Mike aceitou de imediato. Eu sabia que estavam fazendo aquilo por mim e acabei por aceitar também. Eu precisava deles comigo naquele momento, assim como eu também precisava do Dave.
Depois de nós três termos ligado cada um para sua casa, uma notícia ruim:
- Não poderei ir com vocês. - Mike disse. - Minha mãe me quer em casa à todo custo, ela está muito preocupada.
Camila e eu conhecíamos bem a mãe de Mike, então nem pedimos para ele tentar mais uma vez.
- Você vai ficar bem sozinho? - Camila perguntou. - Qualquer coisa podemos ir para a sua casa...
- Não, não podem. - Mike olhou para mim. - Eu sei que você vai querer analisar essa gravação de todo modo possível... Faça isso. Faça isso pelo Dave.
Pude ver os olhos de Mike lacrimejando. Talvez até os meus também lacrimejaram, inclusive depois que Camila nos abraçou. Aquele abraço foi mais significativo que qualquer outro. Era um abraço que representava que a partir daquele momento, seria apenas nós três.
Poucos minutos depois, minha mãe chegou e antes de nos despedirmos de Mike, houve um outro abraço, mas dessa vez sem lágrimas, era um abraço que mostrava que nós três conseguiríamos ficar bem.
Não fui eu quem explicou a morte de Dave para minha mãe, mas sim Camila. Eu não conseguia palavras para falar aquilo e minha mãe percebeu o quanto nós estávamos mal.
Assim que saímos do carro, minha mãe me abraçou forte e disse que me amava. Ela sabia o quanto Dave e eu éramos amigos e que era bastante possível que eu estivesse lá com ele.
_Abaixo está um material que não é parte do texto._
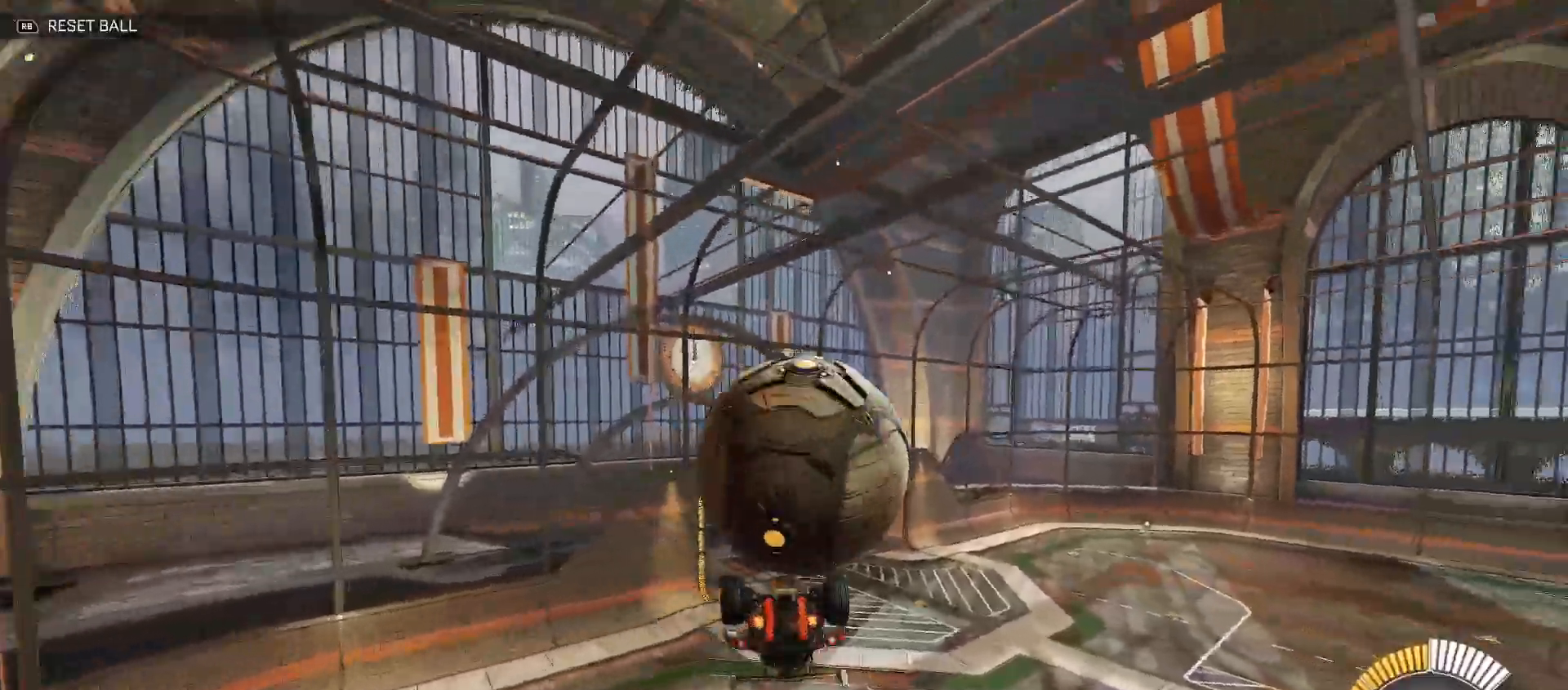
{"buttons": ["Y", "R2"], "left_stick": "up-right", "right_stick": "center", "events": [[50, "A", "up"], [100, "A", "down"], [217, "A", "up"], [267, "A", "down"], [300, "Y", "down"], [333, "B", "down"], [367, "A", "up"], [483, "B", "up"]]}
Ela estava grata que eu não fui, mesmo que sem perceber, foi o fato dela ter se dirigido ao meu quarto hoje de manhã que me fez não ler as notificações à tempo que me salvou.
- Eu irei pro meu quarto, preciso ficar um tempo lá. - Eu disse cabisbaixo.
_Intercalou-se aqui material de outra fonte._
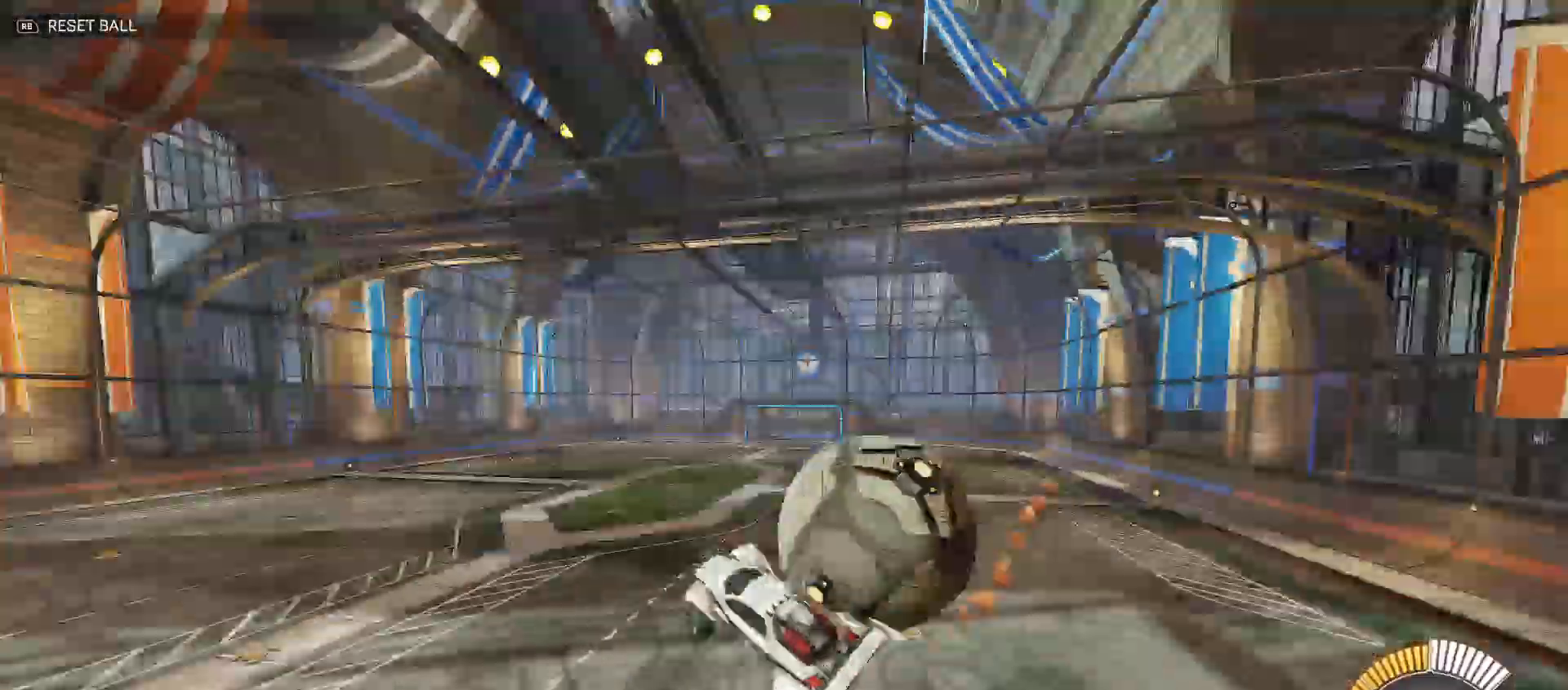
{"buttons": ["B", "Y", "R2"], "left_stick": "down", "right_stick": "center", "events": [[33, "Y", "up"], [133, "left_stick", "down"], [233, "left_stick", "down-right"], [367, "B", "down"], [383, "Y", "down"], [417, "left_stick", "down"]]}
- Eu também vou, se não for problema. - Disse Camila.
Minha mãe adorava Camila e deixou que ela ficasse comigo sem problemas.
Quando namorávamos, Camila vinha para minha casa quase todo dia após a aula, por causa disso, ela, minha mãe e minha irmã se tornaram ótimas amigas. Com certeza a pessoa que ficou mais triste com o nosso término de namoro, foi minha mãe.
Entrando no meu quarto, foi quando realmente desabei. Foi quando percebi que o "impossível" havia se tornado o "possível". Abracei Camila forte e ela também começou à chorar. Ficamos ali parados chorando por alguns minutos. Não havia palavras, mal havia movimentos entre nós dois. Era como se o tempo tivesse parado por alguns minutos, mas era claro que não havia... Isso seria "impossível".
- Preciso analisar a gravação. - Eu disse assim que me recompus. - Preciso achar alguma resposta. Dave foi até lá procurando por respostas e eu devo achar por ele.
Camila entendeu e se colocou ao meu lado, na frente do PC.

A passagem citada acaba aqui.